Political “veterans” encouraged me to raise $50,000 for my campaign, citing recent Mayoral and State-level campaigns that raised over $100,000.

All that money has to come from somewhere — and that’s the rub.

The traditional way to fundraise is to identify certain wealthy or generous individuals and ask them for large contributions. Usually these donors are in real estate, law, business, or they’re otherwise independently wealthy.

But this introduces an opportunity for special treatment and for influence-purchasing. After all, if a benefactor singlehandedly funds the printing of a hundred lawn signs, how could you not give special attention to their calls and emails?

One Portland elected official told me that, after he won his election, he was approached by some real estate developers who offered to help pay off his campaign debt. With Portland’s real estate market red-hot right now, I doubt these developers wanted to donate purely out of the kindness of their hearts.

Are there other ways to raise big money? Sure. Shortly after I decided to run late last year, I was approached by at least one person who suggested that they could help me raise money using a national email list that they controlled.

This is a relatively new innovation. For the few who control such email lists, raising money is as easy as turning on a spigot.

But this too has perils: the ability to produce tens of thousands of dollars from strangers on the internet has created a new class of political power-brokers. With unchecked piles of cash that they can apply to their favored candidates, they too can buy undue influence and dramatically affect who wins and who loses. It’s not so different from corporate fundraising bundlers.

We’ve already seen unheard-of sums of money raised for local Legislative and even City Council campaigns this way — and we’ve seen how the tenor of those local campaigns has changed as a result.

If we want our local elections and democratic norms to remain clean and healthy, we have to get a handle on this kind of national fundraising.

Here in Maine we understand that both these old and new fundraising methods have dangers, and we understand the importance of clean elections.

We keep an eye on our neighbors to the south — Boston, New York, and Washington D.C. — and we see how money can influence politics, and we don’t want that here.

We know that when campaigns are fueled by big money from corporations and special-interests, the candidates and elected officials stop representing the people, and they start representing only the biggest donors.

That’s why Maine was the first state in the nation to approve public financing of elections in a ballot referendum in 1996, and why Portlanders voted overwhelmingly to strengthen the Maine Clean Elections Act in 2015.

Candidates who participate in the Maine Clean Elections program pledge to not accept money from large donors or special interests. Contributions must be made by the people they hope to represent — not corporations, PACs, or donors out-of-state.

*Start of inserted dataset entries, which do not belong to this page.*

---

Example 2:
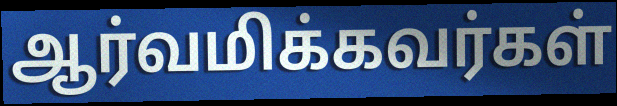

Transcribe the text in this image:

ஆர்வமிக்கவர்கள்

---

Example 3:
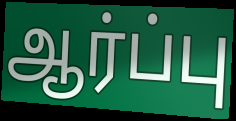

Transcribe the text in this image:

ஆர்ப்பு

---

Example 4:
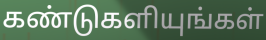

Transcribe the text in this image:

கண்டுகளியுங்கள்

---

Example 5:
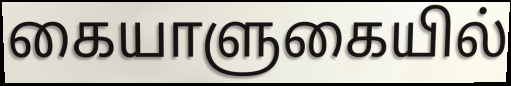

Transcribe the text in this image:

கையாளுகையில்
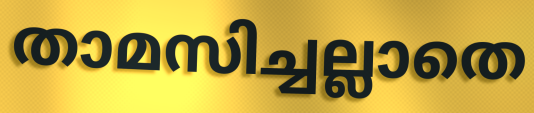
താമസിച്ചല്ലാതെ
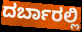
ದರ್ಬಾರಲ್ಲಿ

But the Maine Clean Elections program only applies to State-level campaigns: State Legislature, State Senate, and Gubernatorial races. Local elections for City Council or School Board are not able to participate.

It’s time we bring our tradition of people-powered politics to municipal elections.

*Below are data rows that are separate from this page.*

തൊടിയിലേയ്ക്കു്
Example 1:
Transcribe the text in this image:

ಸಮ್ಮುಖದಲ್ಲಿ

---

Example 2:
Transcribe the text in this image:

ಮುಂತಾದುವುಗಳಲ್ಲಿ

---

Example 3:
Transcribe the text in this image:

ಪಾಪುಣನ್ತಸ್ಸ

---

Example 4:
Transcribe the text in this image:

The city of Seattle, Washington voted a few years ago to implement a municipal clean elections program, and I think we should follow their lead and implement a similar system in Maine’s largest city.

But until that time, I will practice what I preach with my own campaign:

1. I will only accept money from individuals — not corporations or PACs.

2. I will not accept any money from out-of-state.

3. I will not accept money from real estate developers.

Unchecked piles of money are perilous no matter whether they come from wealthy donors, special interests or bundlers with national email lists. Over the years we Mainers have recognized that danger and have taken innovative steps to combat the influence of money in politics and strengthen our democracy, but there’s more work yet to do.